Skill and results will naturally grow over time.
If you are strict with staying on task —if you prioritize focus — you will, over time, naturally increase your skills and inevitably improve your results. Don’t force yourself to have “good results” during any specific work period. Look at “results” from a long-term perspective: the gradual process of improvement.
Just show up and do the work and stay on task, gently bringing yourself back again and again into focus.
I’m lenient with my results in that I don’t worry about the quality of what is produced during that hour, as long as I’m doing the work I planned. It might end up as a crappy video, or a poorly-written blog post, or studying a subject without understanding it. Those are self-judgments, which are usually much harsher than how most others will judge us.
I avoid the self-judgment completely. What matters is that I keep producing. With the consistent practice of work, I will naturally increase my skill, and my work results will inevitably improve with time.
How does one become free of self-judgment?
There are various modalities for this. If you reflect on what has worked for you in the past, you might have some process of becoming internally free. Use whatever method works for you.
What works for me is the energy reboot:
Basically, I begin the work period by gently reminding myself of what I believe to be true about Life: that we are all eternally secure in an inevitable path towards complete Goodness. We are lovingly taken care of, in deeper and grander ways than we can imagine.
I don’t have a trust fund, but I feel secure because of an inner spiritual resource that is inexhaustible. I’m so grateful that I can tap into it anytime.
It’s our higher work to keep tapping into our inner resource, so that we can do our daily work in a state of gentle focus — being reliable to show up on time, not only for others, but for ourselves too.

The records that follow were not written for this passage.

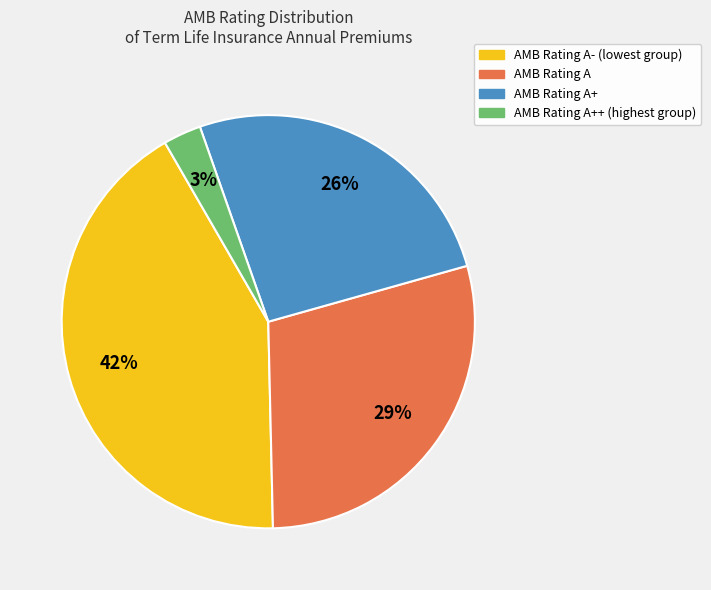

Is the sum of AMB Rating A+ and AMB Rating A++ (highest group) greater than half?

No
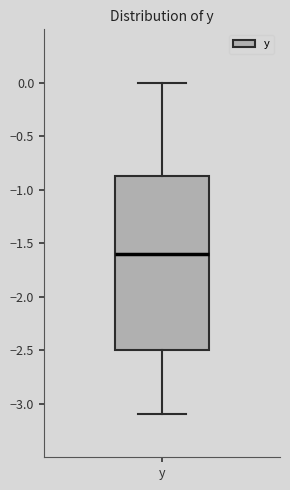

Read this box plot against the y-axis: the position of the median line, the range covered by the box, and the ends of both whiskers. The values are not printed on the chart, so give them approximately, as read against the axis.

median -1.60, box -2.50 to -0.85, whiskers -3.10 to 0.00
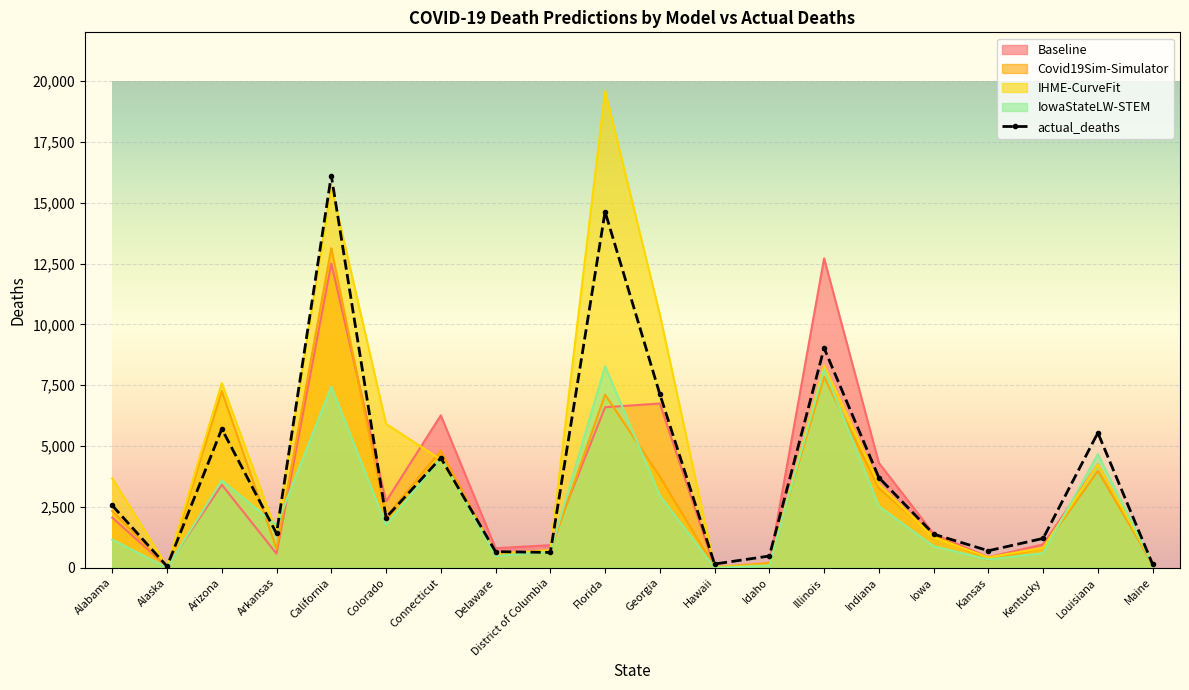

At which category is the sum across all series the highest?

California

Be strict about taking breaks, too.
I’m strict about breaks, even when I don’t feel like it.
This is opposite of what many people do: they only take a break after they’ve exhausted themselves. So many of us just work in one position (sitting down) for long periods of time.
I believe in frequent creative rest.
If we take breaks and renew ourselves before we get tired, we will tend to enjoy our work more and find more creativity because when you move the body, you move the brain.
What I usually do is set a pomodoro timer — working for 26 minutes, and resting for 4minutes.
On a regular basis (e.g. every 25–50 minutes) get up! Move around. You’ll find new ideas coming to you with less mental effort.
If you haven’t been producing as much work as you’d like to, or if you’re not working joyfully, then I recommend that you give this philosophy a try.
Be strict with showing up on time for your own work, no matter what.
No matter how you feel, just get started.
Be lenient (not self-judging) about the results of your work, knowing that it’ll get better over time.
Be “gently strict” about the whole process, continuing to bring your attention back to the planned work.
Be strict also about taking breaks!
Since this blog post was published, I’ve received some comments that you might find encouraging too:
“I was struggling to complete the course. After discovering this philosophy, I decided to be strict about showing up to study every morning, even if it was for just 15 minutes, and lenient with understanding and completion.When I felt like blowing off the studying and getting straight to work, I would repeat the mantra “strict about showing up-lenient with the results.” As progress occurred, it inspired me to keep going, and here I am three weeks later with this course completed and under my belt! I am feeling such a sense of relief and accomplishment.” — Joanne Diepenheim from this comment.
“Gentle persistence. It leaves less space for resistance. And allows creative flow.”
— Arlene O’Reilly from this comment.
I hope you will also try out this philosophy, and let me know how it goes for you!